US killer requests death by firing squad in Nevada
- Published
A killer who may become the first person put to death in Nevada in 15 years has requested the use of a firing squad rather than lethal injection.
Lawyers for Zane Michael Floyd, who are fighting a possible June execution date, say their client's request is "not a delaying tactic".
In court documents seen by the Associated Press, lawyers say the method is "less painful".
The use of firing squads to carry out the death penalty is rare in the US.
Federal public defence lawyer Brad Levenson said Floyd wanted to avoid the proposed three-drug lethal injection put forward by the state.

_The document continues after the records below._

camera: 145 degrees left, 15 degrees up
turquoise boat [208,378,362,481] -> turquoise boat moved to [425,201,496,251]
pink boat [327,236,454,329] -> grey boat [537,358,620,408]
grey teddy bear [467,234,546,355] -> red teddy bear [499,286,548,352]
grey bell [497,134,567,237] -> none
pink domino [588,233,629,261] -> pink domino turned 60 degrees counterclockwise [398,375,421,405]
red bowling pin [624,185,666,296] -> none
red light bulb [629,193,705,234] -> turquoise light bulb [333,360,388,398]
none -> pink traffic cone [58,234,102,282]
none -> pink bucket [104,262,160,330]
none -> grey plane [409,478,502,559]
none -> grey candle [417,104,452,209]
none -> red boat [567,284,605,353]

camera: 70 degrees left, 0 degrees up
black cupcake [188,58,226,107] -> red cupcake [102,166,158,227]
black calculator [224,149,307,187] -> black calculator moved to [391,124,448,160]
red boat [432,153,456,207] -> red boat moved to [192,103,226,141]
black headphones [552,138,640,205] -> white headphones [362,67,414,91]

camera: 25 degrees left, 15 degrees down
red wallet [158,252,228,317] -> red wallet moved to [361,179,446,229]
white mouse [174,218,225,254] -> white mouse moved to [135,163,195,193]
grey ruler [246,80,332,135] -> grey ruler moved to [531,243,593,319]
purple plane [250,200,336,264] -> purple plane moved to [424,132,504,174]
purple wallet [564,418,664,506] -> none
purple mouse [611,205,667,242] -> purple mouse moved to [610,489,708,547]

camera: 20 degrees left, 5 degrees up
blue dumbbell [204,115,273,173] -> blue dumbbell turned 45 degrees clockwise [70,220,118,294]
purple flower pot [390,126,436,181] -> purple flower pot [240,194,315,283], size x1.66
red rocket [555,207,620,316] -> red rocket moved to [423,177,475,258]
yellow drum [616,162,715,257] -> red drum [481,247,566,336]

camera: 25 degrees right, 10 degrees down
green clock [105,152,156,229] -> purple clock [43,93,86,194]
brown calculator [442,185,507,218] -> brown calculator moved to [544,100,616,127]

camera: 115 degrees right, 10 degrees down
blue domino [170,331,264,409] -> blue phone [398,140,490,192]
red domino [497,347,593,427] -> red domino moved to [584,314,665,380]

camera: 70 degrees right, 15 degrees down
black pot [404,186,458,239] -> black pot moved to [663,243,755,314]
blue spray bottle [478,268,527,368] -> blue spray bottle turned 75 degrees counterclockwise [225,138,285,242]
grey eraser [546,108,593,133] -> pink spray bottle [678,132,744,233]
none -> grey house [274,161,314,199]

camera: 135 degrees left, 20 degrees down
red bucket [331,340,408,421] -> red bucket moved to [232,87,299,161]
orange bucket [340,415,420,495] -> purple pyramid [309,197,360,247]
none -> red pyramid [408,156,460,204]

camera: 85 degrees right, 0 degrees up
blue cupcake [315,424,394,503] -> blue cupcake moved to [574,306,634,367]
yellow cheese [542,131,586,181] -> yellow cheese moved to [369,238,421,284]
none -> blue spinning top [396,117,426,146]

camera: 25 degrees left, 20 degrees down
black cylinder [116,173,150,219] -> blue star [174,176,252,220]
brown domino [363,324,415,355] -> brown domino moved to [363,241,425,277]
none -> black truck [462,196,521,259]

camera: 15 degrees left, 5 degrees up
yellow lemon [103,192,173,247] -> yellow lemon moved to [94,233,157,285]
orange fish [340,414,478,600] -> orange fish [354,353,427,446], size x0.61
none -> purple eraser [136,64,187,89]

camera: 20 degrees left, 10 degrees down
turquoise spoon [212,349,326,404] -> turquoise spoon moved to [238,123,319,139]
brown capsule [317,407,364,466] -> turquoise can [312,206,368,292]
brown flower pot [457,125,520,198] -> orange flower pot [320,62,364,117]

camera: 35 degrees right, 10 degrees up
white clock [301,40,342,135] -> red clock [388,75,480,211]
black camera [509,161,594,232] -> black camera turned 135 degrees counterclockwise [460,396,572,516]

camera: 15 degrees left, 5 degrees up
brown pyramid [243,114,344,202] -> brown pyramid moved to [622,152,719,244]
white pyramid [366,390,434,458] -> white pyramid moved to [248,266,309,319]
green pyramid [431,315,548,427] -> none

But any challenge to the proposed process requires that an alternative method be submitted, and Mr Levenson said gunshots would be "the most humane way", external.
Execution by firing squad is currently only permitted in three states - Mississippi, Oklahoma and Utah - and the procedure has not been used since 2010.
Prosecutors have said they will call for an execution warrant against Floyd next month, with a possible date for his death in early June. It would be the first execution in Nevada since 2006.
Floyd, 45, was convicted of fatally shooting four people and seriously injuring another at a supermarket in Las Vegas in 1999.
He was sentenced to death after pleading guilty the following year.
Floyd has appealed against his sentence numerous times, and his lawyers have said that he would seek clemency from the Nevada State Pardons Board on 22 June.
His request last year for the US Supreme Court to hear his case was rejected.
This latest appeal comes weeks after members of the Nevada Assembly - the lower house of the Nevada state legislature - voted in support of a bill to abolish the death penalty in the state.
If passed with a majority vote in the Nevada Senate, the bill would overturn the state's death sentences to become sentences of life in prison without parole.
There are currently 70 people on death row in Nevada, external - one of 27 states that retain the death penalty, according to the US Death Penalty Information Center. The state has only once granted clemency since 1976.